Ao pensarmos nas mudanças climáticas e suas consequências, é comum que venham em mente coisas como o derretimento das geleiras, aumento do nível dos mares, grandes incêndios, entre outras. Estes efeitos não são ameaças apenas à forma como vivemos em nosso planeta, mas também a como fazemos ciência, já que as observações astronômicas e os instrumentos usados para isso ficam sujeitos aos perigos de fenômenos físicos, distorções nas observações, etc.
Hoje, temos observatórios astronômicos extremamente poderosos à disposição, como o Very Large Telescope, no Chile, e o European Southern Observatory (ESO), capazes de fornecer capacidades de observação impressionantes. Tudo isso só foi possível graças a anos de trabalho, que resultaram em grandes avanços na tecnologia e na engenharia — e, mais ainda, se pensarmos nos resultados que os telescópios com espelhos segmentados podem trazer, junto do aprimoramento da óptica adaptativa.
Contudo, não basta ter excelentes recursos para a construção de observatórios em locais privilegiados e tecnologias para observar objetos distantes se, cada vez mais, houver fenômenos climáticos extremos que colocam tudo isso em risco, sendo que muitos deles vêm ficando cada vez mais intensos — basta lembrar, por exemplo, do aumento excessivo das temperaturas, que pode alterar a umidade e causar turbulências atmosféricas. Além disso, ainda existe a ameaça do poder destrutivo de grandes incêndios e furacões.
Por que as mudanças climáticas afetam a observação astronômica?

** O que fazer **
1. Reescreva em forma de lista o parágrafo do trecho que começa com "Contudo, não basta ter", mantendo seus fatos principais.
2. Prossiga com o trecho sobre mudanças climáticas e astronomia, escrevendo o que vem logo depois da última frase dele.

** Linhas de dados **

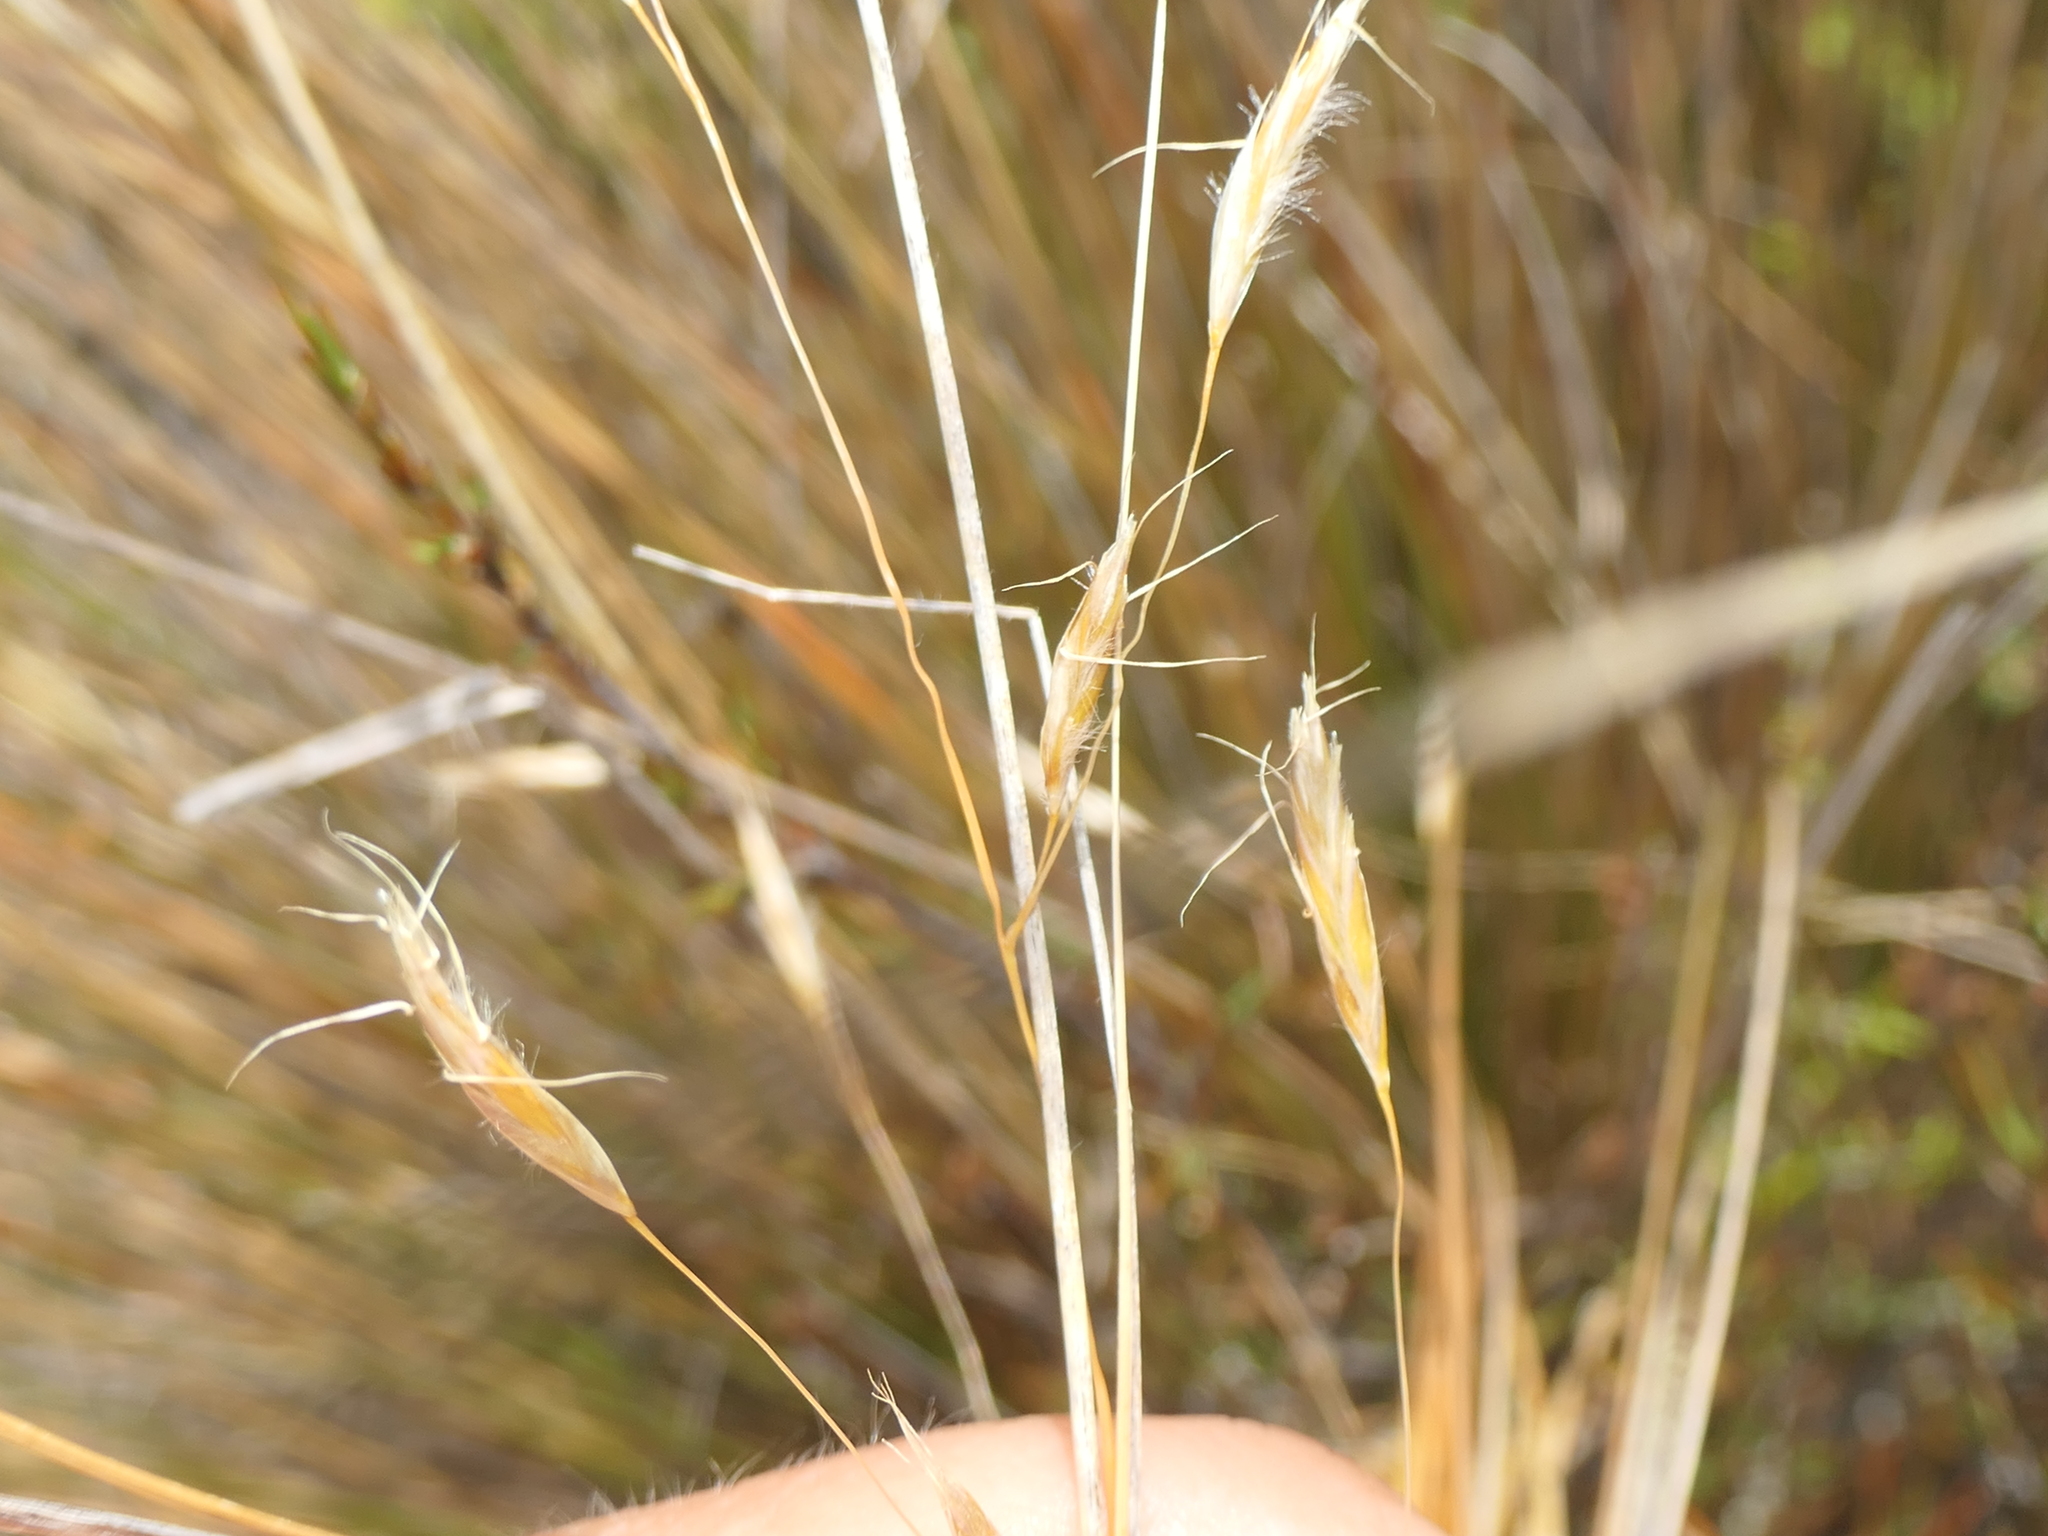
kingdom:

** Respostas **
1.
- Não bastam recursos excelentes para construir observatórios em locais privilegiados e tecnologias para observar objetos distantes se fenômenos climáticos extremos puserem tudo isso em risco.
- Muitos desses fenômenos estão ficando cada vez mais intensos.
- O aumento excessivo das temperaturas pode alterar a umidade e causar turbulências atmosféricas.
- Existe ainda a ameaça do poder destrutivo de grandes incêndios e furacões.

2.
Você já deve ter percebido que os observatórios são construídos em locais remotos, com as instalações localizadas em grandes altitudes e afastadas das cidades. Um dos motivos por trás disso é livrá-los da poluição luminosa, que pode interferir bastante nas observações astronômicas com os telescópios ópticos — uma forma de perceber isso é tentar observar o céu em um grande centro urbano, que deixa evidente como a iluminação das cidades é capaz de ofuscar a luz necessária para as observações.
Embora o excesso desta luz não seja tão prejudicial para os radiotelescópios, eles também ficam sujeitos à interferência causada pelos sinais da internet Wi-Fi, dos smartphones, de satélites GPS e até mesmo de aviões e carros. Por isso, os observatórios com estes também são construídos em locais remotos como uma forma de evitar a interferência destas fontes extras de ondas, que são capazes de dificultar a observação das ondas de rádio.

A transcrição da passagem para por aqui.